▶ **What needs to be done**
Read the lines below, and copy any that contain the string "apple".
━━━━━ Records supplied
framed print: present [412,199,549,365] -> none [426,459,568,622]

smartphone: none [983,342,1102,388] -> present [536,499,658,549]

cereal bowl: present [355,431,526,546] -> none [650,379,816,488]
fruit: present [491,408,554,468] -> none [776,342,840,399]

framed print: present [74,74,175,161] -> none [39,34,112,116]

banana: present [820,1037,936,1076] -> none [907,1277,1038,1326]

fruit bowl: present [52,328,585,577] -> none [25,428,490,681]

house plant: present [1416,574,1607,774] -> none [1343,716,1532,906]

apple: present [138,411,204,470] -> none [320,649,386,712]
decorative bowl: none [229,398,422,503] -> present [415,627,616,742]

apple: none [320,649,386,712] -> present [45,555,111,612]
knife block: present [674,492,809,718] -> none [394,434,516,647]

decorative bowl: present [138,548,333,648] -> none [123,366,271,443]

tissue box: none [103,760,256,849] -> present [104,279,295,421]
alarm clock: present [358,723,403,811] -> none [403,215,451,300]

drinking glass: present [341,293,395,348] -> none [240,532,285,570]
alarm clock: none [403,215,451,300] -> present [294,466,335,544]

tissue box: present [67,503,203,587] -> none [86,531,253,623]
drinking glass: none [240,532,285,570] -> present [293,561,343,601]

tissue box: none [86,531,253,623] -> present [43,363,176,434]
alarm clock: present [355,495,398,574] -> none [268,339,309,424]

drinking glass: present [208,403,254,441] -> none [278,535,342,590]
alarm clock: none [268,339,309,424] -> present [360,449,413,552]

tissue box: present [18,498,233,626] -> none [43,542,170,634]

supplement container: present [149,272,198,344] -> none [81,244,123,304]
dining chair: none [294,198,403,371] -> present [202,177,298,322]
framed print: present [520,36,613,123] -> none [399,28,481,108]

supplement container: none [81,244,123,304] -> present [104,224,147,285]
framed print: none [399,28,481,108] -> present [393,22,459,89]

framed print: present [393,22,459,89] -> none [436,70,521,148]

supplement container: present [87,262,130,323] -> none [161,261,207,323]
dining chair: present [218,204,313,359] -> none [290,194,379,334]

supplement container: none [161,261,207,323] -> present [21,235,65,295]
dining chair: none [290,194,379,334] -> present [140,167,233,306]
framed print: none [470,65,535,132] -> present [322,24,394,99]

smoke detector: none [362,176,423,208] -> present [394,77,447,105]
━━━━━━━━━━
▶ **Worked solution**
apple: present [138,411,204,470] -> none [320,649,386,712]
apple: none [320,649,386,712] -> present [45,555,111,612]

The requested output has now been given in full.